The user is able to examine the top City contributors in the November 2014 election.  This page and the following pages allow the user to determine who the top contributors were, what sectors they represented, and to which candidates, ballot measures and other committees they gave. The final page provides a timeline of contributions made during the November 2014 election cycle.

See the visual below to explore information about major City contributors and some conclusions that can be drawn from the relevant data.

What types of contributors are there?

Most campaigns – whether run by candidates, ballot measure committees or outside groups – are funded by contributions from individuals, businesses, PACs and other entities.  Contributions to City candidates are limited to $500 per contributor, and corporations, foreign nationals, and certain City contractors are prohibited from contributing to these candidates.  Aside from the ban on foreign national giving, there are generally no caps or restrictions on contributions to ballot measure committees, PACs or outside groups. 

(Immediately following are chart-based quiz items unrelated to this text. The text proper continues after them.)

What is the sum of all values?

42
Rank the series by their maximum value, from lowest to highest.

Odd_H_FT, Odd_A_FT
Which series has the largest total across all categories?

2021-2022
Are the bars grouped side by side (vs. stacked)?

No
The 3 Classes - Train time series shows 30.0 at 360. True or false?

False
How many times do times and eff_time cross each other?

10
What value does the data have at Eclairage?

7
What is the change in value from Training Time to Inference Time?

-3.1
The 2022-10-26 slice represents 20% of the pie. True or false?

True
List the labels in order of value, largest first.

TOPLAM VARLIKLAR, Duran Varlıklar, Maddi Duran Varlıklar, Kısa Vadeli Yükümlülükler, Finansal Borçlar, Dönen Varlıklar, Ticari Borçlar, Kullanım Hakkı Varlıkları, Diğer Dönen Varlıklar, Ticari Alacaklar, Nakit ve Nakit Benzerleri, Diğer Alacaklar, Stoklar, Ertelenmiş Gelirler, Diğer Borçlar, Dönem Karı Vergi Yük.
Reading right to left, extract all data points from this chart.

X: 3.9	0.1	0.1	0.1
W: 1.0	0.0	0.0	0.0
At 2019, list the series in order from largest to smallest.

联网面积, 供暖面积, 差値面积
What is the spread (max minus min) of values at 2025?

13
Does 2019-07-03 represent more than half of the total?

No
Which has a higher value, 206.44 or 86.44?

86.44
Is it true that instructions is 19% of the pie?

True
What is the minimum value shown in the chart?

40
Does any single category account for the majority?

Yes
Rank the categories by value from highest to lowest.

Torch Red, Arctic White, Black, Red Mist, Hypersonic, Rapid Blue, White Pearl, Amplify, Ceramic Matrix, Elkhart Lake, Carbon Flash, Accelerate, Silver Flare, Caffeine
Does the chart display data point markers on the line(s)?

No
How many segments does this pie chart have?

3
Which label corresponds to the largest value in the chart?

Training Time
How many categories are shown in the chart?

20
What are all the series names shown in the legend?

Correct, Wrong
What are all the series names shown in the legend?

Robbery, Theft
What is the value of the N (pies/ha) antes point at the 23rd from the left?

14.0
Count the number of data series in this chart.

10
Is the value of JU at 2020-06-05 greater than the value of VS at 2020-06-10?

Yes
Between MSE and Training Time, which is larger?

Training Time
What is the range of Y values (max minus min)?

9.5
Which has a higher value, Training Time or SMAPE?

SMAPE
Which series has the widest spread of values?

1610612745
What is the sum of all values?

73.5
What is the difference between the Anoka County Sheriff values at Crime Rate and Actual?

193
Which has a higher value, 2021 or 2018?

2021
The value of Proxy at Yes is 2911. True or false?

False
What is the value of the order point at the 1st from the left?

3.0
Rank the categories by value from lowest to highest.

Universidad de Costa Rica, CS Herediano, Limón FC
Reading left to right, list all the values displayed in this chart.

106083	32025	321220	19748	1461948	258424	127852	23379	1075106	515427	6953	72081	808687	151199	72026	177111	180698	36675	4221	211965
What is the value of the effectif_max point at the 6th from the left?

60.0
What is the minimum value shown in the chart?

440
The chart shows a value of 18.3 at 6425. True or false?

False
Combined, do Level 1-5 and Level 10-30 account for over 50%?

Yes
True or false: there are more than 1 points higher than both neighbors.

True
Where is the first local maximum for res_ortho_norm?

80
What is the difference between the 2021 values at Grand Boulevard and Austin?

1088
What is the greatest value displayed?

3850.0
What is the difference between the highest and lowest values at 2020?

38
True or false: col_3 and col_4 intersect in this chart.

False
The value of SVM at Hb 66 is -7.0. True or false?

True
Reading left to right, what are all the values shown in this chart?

Persons making contributions of $100 or more are reported on the recipient’s campaign reports. Additionally, any individual or entity making contributions totaling $10,000 or more in a calendar year is required to file a campaign report disclosing those contributions as a so-called “Major Donor.”  A contributor can give to as many candidates and committees as he or she likes.  A City law imposing an aggregate limit on contributions to all City candidates is currently not being enforced in light of recent rulings by the United States Supreme Court.


In 2014, most contributions were made by committees, followed by the category “other”, then by individual contributions and lastly from small contributor committees. The most notable top contributors included: the American Beverage Associations California PAC; FC Pier 70, LLC/Forest City Residential Group Inc.; the National Association of Realtors; the California Association of Realtors Issues Mobilization PAC; Robert, John and William Fischer; Ron Conway; and the Children Family First Committee Yes on C.  The top contribution recipients were all ballot measure committees, particularly those opposing Measures E, G, and H and those supporting Measures A, F and I.